Dr. Jamil Khader, Stetson University

A little more than a week ago a story was reported about an experiment at Stetson University by Professor Jamil Khader. The idea was for 15 coeds to wear veils and see the reactions of their fellow students. But that is only part of the story. First read the story, then check out the comments by the readers. The comments are somewhat chilling, demonstrating once again the extraordinary extent of Islamophobia out there.

Stetson students don veil for diversity experiment
By MARK HARPER, Dayton Beach News Journal Online, February 11, 2010
Education writer

DELAND — For five days, Andreana Mangie wore a pink veil on and around campus.

At the student union, people stared at her. Another student in line near her told another, “Muslims aren’t worth anything.” She was denied entrance to a party.

“This needs to be thought about,” she told a group of about 150 students Wednesday. “This is a big deal.”

Mangie was one of about 15 Stetson University women to participate in the experiment dubbed “Veil for a Day” by Jamil Khader, a professor of English and gender studies. The women discussed their experiences as part of the DeLand school’s Town Meeting on Diversity.

The university canceled classes Wednesday so students could, for one day, go outside their comfort zone and learn about others. Other sessions touched on residence hall life, environmental justice and “How We Live Homophobia.”

Mangie, an 18-year-old freshman from Sarasota, learned of the veil experiment in an English class taught by Khader, a Palestinian from Israel whose mother and sister choose to wear veils.

Not all Muslim women wear veils. The practice is complicated and controversial in the East, Khader said, and largely misunderstood in the West.

Mangie recalled how a Muslim friend she had in fifth grade left school after the attacks of Sept. 11, 2001, for fear of reprisals.
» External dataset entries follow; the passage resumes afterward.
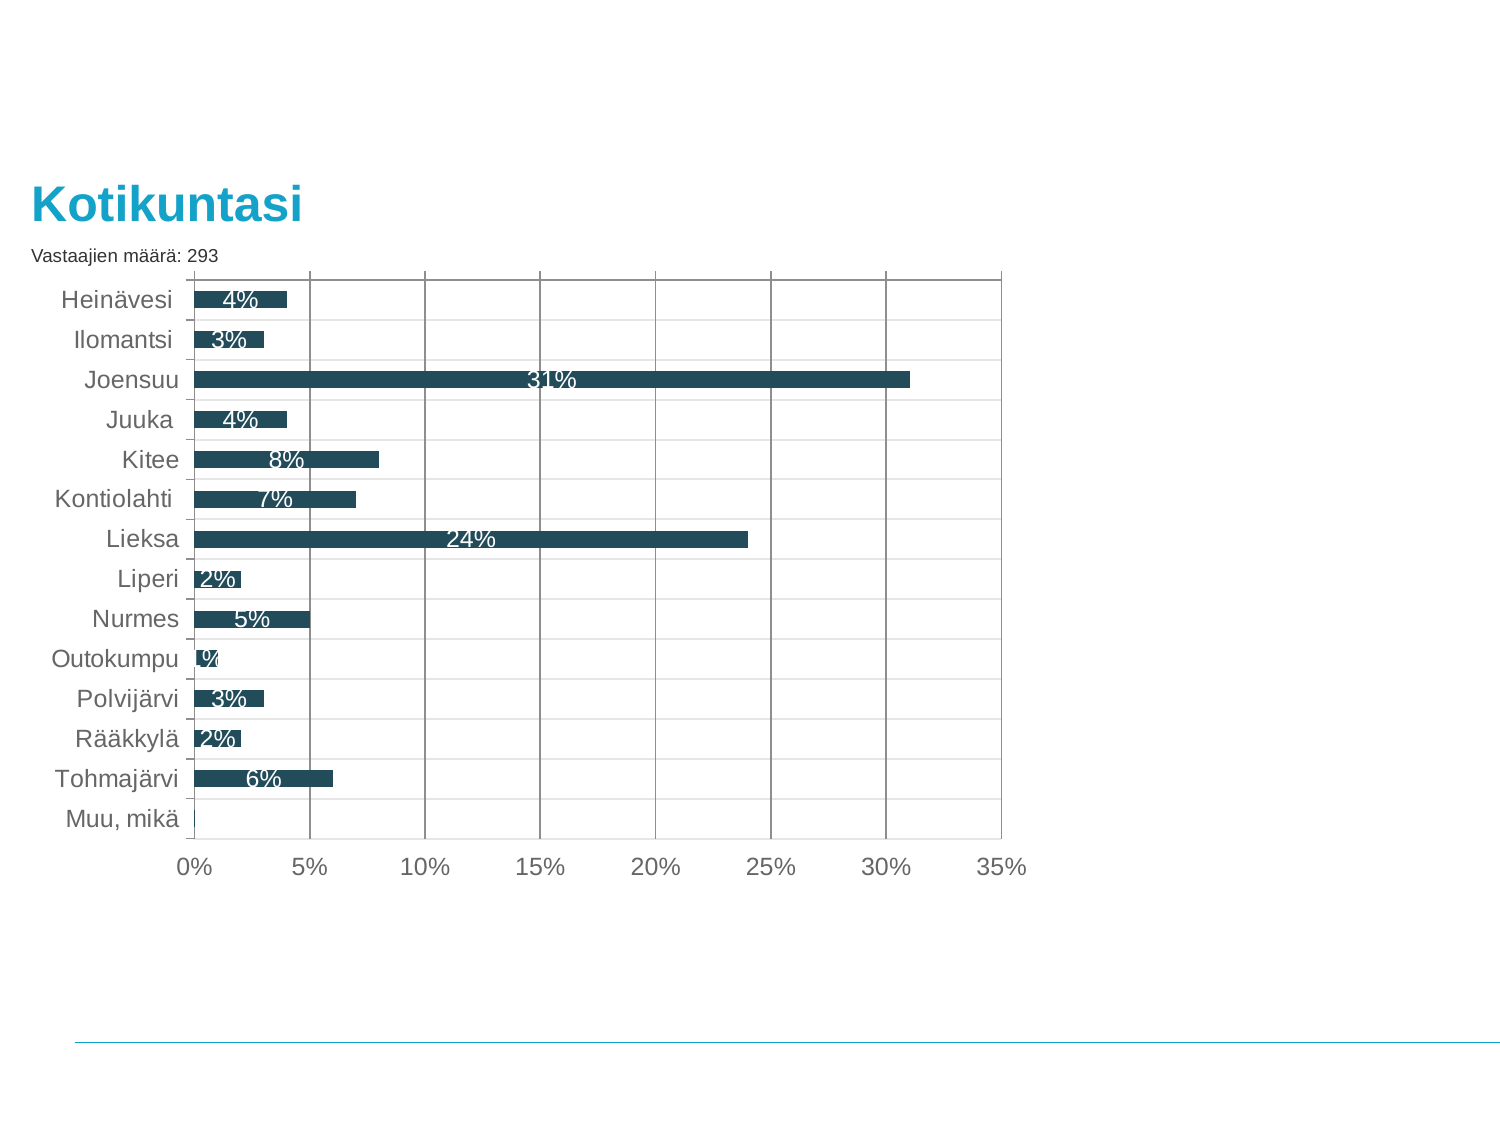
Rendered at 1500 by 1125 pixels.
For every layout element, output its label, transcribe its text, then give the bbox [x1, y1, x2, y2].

chart [30, 267, 1048, 893]
text_box Vastaajien määrä: 293 [29, 219, 1472, 269]
text_box Kotikuntasi [29, 170, 1472, 219]
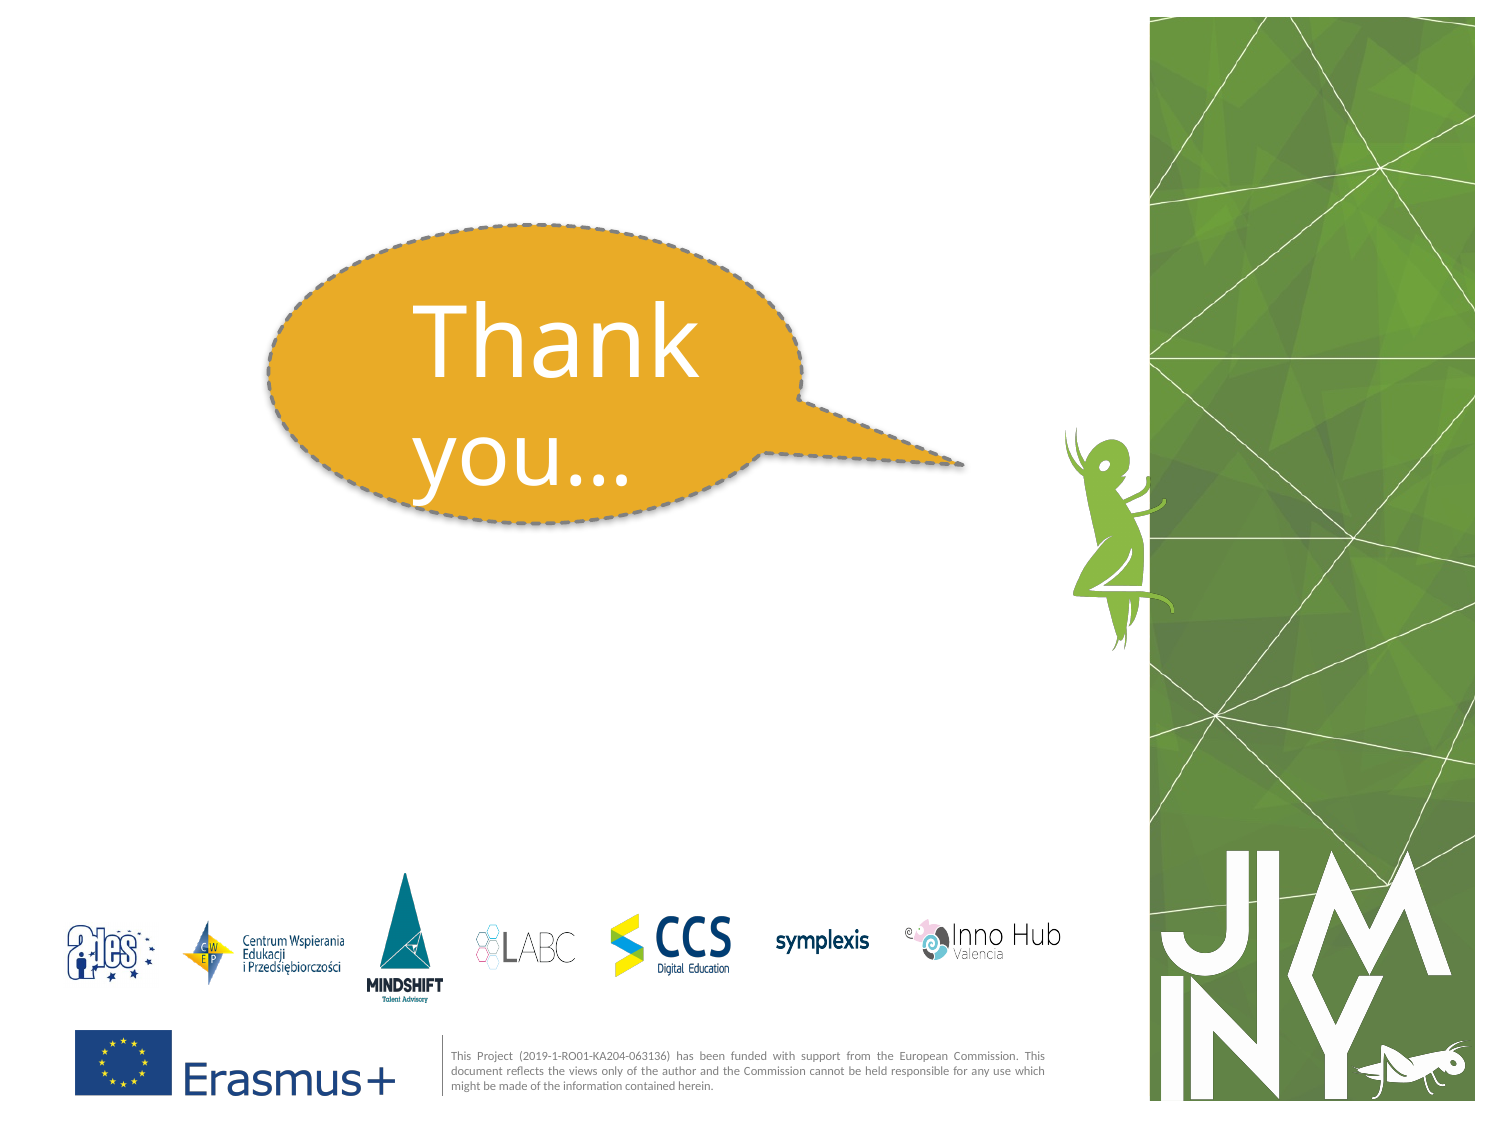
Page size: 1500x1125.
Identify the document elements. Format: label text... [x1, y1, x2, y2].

picture [74, 1030, 395, 1097]
text_box This Project (2019-1-RO01-KA204-063136) has been funded with support from the European Commission. This document reflects the views only of the author and the Commission cannot be held responsible for any use which might be made of the information contained herein. [443, 1040, 1053, 1101]
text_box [62, 873, 1066, 1003]
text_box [268, 224, 940, 524]
picture [1007, 17, 1476, 1102]
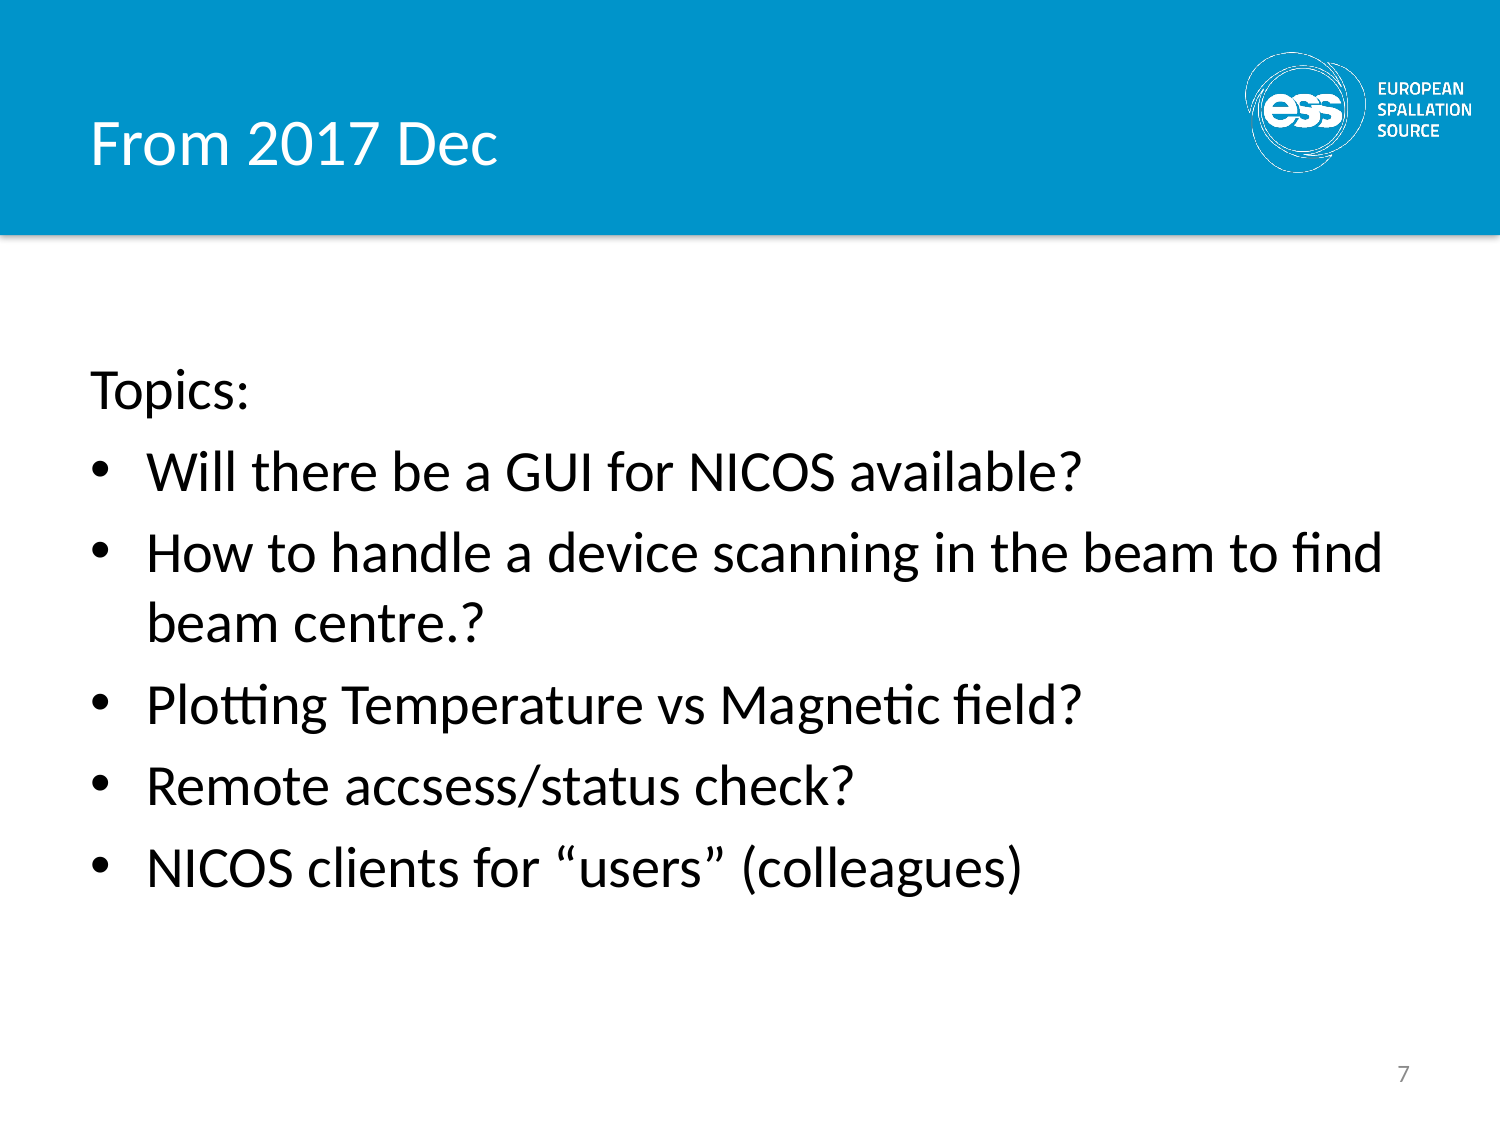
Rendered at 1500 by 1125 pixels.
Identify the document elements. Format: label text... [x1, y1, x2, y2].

picture [1398, 109, 1406, 115]
picture [1400, 83, 1407, 94]
picture [1454, 83, 1458, 94]
picture [1422, 125, 1428, 134]
picture [1418, 104, 1423, 115]
picture [1389, 104, 1393, 115]
picture [1443, 86, 1450, 93]
picture [1409, 104, 1415, 115]
picture [1423, 83, 1430, 94]
picture [1436, 104, 1444, 115]
slide_number 7 [1074, 1042, 1425, 1103]
picture [1432, 125, 1438, 136]
picture [1379, 83, 1385, 94]
title From 2017 Dec [75, 45, 1247, 233]
picture [1264, 94, 1342, 127]
list Topics: Will there be a GUI for NICOS available? How to handle a device scanning in the beam to find beam centre.? Plotting Temperature vs Magnetic field? Remote accsess/status check? NICOS clients for “users” (colleagues) [75, 262, 1425, 1005]
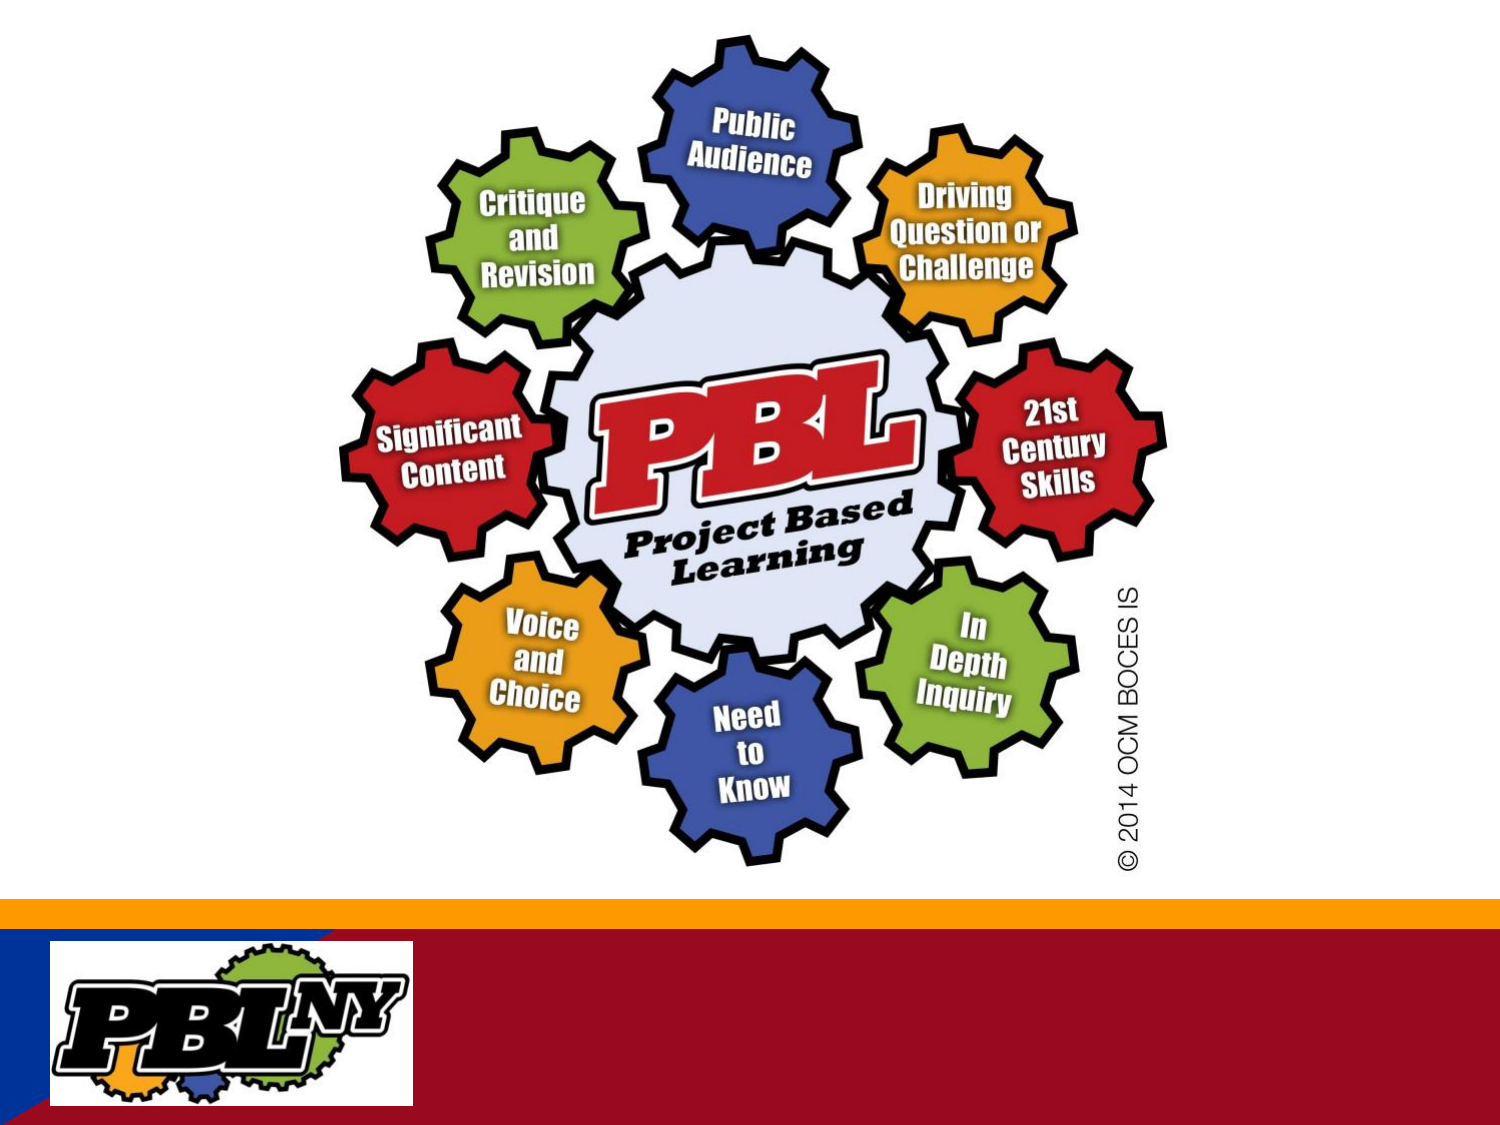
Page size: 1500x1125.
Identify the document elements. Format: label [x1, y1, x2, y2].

And like a lot of Westerners, Mangie said she had associated the veil — sometimes called a hijab — with oppression of women, but her experience showed her something different.

“I don’t feel oppressed,” she said. “You can see my face.”

Sophomore Amy Neubauer said the reaction she got from wearing her blue veil was mixed.

While one woman cornered her and talked about how “those people” treat their women, Neubauer was flattered by a male friend who told her she looked “beautiful.”

Camellia Arab, a senior international business major from Deltona, was interested in the experiment because her father is from Iraq, although she wasn’t raised Muslim.

When she got her black veil, she didn’t even know how to put it on. She and a friend watched how-to videos on YouTube and realized the veil “was kind of a fashion statement.”

Some of her father’s relatives wear veils.

“I feel there is a stigma,” she said. “All of my relatives are Ph.D.s and doctors or teachers. It’s not oppression. It’s a personal choice, a religious choice.”

The comments take the cake, unfortunately. Here is one, but click here to read the others.

#4 trippy – alabama – 2/11/2010 5:33:00 AM
Get real with your little social injustice experiment and fly your liberal butt to Saudi Arabia. See what social injustice is all about. wear even a modest one piece bathing suit and get your head cut off or 500 lashes. Then get an A in your class awarded in your loving memory. Sheesh, what stupidity you colleges are spewing.